Cette situation n’est pas si surprenante que cela. Les fichiers bancaires font partie des données parmi les plus anciennes à avoir été gérées dans des fichiers et cela avant l’arrivée de l’informatique. Ils sont d’une ère pré-numériques et ont été régulés (et légitimés) par des lois bien antérieures à la réglementation CNIL. D’ailleurs, ils ne sont pas les seuls à ne pas respecter les principes de la réglementation : les données médicales et administratives sont dans la même situation (posez-vous la question : puis-je consulter et modifier des données de mon dossier médical ou les données de ma carte d’identité -ne serait-ce que celles pour lesquelles je suis légitime de le faire par exemple ma taille ou la couleur de mes yeux si ces informations sont erronées-) ?

La CNIL ne s’y est pas trompé : elle ne s’est pas prononcé sur le fichier positif et a dit qu’une loi était nécessaire.

Des fichiers positifs existent néanmoins déjà puisque les banques constituent leurs propres fichiers en interne sur la base de l’ensemble des données de leurs clients et les consolident au sein des groupes auxquelles elles appartiennent en toute légalité.

L’argument des opposants au fichier positif, cité dans l’article de Libération,  «Est-on prêt à donner aux banques la possibilité d’embrasser toute notre situation ?» apparait très spécieux car c’est déjà le cas pour leurs propres clients.
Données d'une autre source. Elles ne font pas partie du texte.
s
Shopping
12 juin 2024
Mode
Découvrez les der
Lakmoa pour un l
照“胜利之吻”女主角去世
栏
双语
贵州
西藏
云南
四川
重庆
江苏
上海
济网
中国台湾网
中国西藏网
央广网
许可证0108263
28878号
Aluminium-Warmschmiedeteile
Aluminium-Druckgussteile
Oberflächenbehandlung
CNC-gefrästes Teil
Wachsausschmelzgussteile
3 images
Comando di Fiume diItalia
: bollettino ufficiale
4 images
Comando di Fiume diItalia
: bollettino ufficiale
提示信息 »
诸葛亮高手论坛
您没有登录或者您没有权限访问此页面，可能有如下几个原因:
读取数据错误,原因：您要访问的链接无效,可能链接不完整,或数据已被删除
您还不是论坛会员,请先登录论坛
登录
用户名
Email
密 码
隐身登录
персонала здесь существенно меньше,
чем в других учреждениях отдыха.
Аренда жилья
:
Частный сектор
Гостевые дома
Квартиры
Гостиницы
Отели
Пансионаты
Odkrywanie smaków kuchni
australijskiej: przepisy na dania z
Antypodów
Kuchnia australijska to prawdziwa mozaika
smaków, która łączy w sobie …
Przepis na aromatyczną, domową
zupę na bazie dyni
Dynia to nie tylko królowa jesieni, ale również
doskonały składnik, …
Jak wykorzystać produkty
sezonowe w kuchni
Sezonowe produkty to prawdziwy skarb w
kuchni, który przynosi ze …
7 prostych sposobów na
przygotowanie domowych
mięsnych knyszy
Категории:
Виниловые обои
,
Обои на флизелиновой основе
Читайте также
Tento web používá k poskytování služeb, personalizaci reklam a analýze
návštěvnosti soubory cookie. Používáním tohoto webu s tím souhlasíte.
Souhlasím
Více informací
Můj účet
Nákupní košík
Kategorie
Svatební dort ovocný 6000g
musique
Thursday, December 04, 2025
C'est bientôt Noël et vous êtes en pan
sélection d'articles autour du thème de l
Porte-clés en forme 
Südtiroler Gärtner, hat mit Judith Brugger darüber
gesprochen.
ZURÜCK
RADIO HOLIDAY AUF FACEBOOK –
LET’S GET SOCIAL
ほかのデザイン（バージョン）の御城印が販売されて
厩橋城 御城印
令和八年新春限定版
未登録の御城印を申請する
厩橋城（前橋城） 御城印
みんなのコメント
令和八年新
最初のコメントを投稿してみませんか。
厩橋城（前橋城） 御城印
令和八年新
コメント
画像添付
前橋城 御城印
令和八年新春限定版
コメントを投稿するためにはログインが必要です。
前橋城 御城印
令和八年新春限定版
Et surtout, en l’absence de réglementation sur l’accès à ce type de données (inutile puisque le fichier positif n’existe pas), elles peuvent les exploiter sans aucune possibilité de contrôle de la part des clients. Rappelons qu’en France, les données bancaires des clients ne leur appartiennent pas. Elles sont mises à disposition par relevé ou consultation internet ou électronique mais elles ne sont pas récupérables en totalité par la suite (notamment si vous changez de banque) par exemple pour fournir des éléments de réputation numérique pour obtenir un crédit (mais aujourd’hui c’est de la science-fiction pour les banques).